━━━ Extract provided ━━━
10,000 Wetlands: Using Beaver-Based Restoration to Enhance Watershed Resilience

In early 2023, the B.C. Wildlife Federation launched 10,000 Wetlands, an ambitious project focused on beaver-based restoration. The 10,000 Wetlands project is designed to confront environmental challenges through installing 100 Beaver Dam Analogues (BDAs) across the province. By partnering with First Nations, Indigenous groups, and environmental NGOs, our overall aim is to kickstart the creation and restoration of over 10,000 wetlands province-wide. The BCWF’s 10,000 Wetlands project is a significant step forward in the Federation’s overall efforts to restore and enhance wetland ecosystems, promote biodiversity, and improve watershed resilience through nature-based solutions. 

Beaver-Based Restoration in British Columbia

Given the widespread degradation across our watersheds and the low-cost, high-impact outcomes, there is significant interest in beaver-based restoration throughout the province. A few groups have already constructed BDAs in BC; however, restoration techniques involving beavers remain a relatively new approach. 

For this reason, the BCWF aims to connect practitioners interested in or actively pursuing beaver-based restoration to share resources and advice, celebrate successes, and learn from setbacks. This collective effort is crucial for advancing the practice of beaver-based restoration in BC.
━━━ Material shown ━━━
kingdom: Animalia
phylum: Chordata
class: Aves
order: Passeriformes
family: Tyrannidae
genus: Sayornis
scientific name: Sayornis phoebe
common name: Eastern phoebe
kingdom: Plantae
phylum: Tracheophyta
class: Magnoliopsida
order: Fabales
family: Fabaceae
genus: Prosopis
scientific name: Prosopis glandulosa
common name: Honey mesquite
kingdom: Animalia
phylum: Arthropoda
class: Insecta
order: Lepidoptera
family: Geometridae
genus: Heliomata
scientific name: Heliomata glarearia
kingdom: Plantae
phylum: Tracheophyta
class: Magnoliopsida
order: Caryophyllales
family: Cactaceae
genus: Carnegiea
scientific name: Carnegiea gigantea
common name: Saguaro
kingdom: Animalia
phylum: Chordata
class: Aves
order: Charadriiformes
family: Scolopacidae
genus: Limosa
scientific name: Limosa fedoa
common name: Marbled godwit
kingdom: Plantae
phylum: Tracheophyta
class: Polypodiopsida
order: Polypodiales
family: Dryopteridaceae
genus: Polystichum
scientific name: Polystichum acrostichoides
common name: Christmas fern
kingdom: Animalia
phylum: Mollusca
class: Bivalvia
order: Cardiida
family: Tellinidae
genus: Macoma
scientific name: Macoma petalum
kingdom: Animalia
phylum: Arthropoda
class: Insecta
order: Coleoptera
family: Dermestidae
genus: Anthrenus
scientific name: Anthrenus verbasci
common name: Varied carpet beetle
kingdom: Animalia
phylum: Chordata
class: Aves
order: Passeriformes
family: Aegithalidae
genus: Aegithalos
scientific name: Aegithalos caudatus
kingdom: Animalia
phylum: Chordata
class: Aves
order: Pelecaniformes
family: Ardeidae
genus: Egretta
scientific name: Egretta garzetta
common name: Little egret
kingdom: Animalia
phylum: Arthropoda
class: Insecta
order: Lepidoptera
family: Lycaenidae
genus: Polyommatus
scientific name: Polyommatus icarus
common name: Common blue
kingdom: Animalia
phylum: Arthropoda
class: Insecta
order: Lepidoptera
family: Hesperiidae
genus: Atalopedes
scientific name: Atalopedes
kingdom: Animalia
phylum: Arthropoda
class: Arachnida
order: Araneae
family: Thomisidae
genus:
━━━
**What this exercise asks**
1: Repeat the stretch of the 10,000 Wetlands text from "Beaver-Based Restoration in British" through "relatively new approach.".
2: According to the 10,000 Wetlands text, how many Beaver Dam Analogues does the project plan to install?
3: For each statement, say yes or no depending on whether it agrees with the 10,000 Wetlands text, and quote the words from the text that decide it: (a) The project was launched in early 2023. (b) Beaver-based restoration is a long-established approach in British Columbia. (c) No group in British Columbia has built a BDA yet.

**Solutions to the problems**
1:
Beaver-Based Restoration in British Columbia

Given the widespread degradation across our watersheds and the low-cost, high-impact outcomes, there is significant interest in beaver-based restoration throughout the province. A few groups have already constructed BDAs in BC; however, restoration techniques involving beavers remain a relatively new approach.

2: 100, across the province.

3:
(a) Yes: "In early 2023, the B.C. Wildlife Federation launched 10,000 Wetlands"
(b) No: "restoration techniques involving beavers remain a relatively new approach"
(c) No: "A few groups have already constructed BDAs in BC"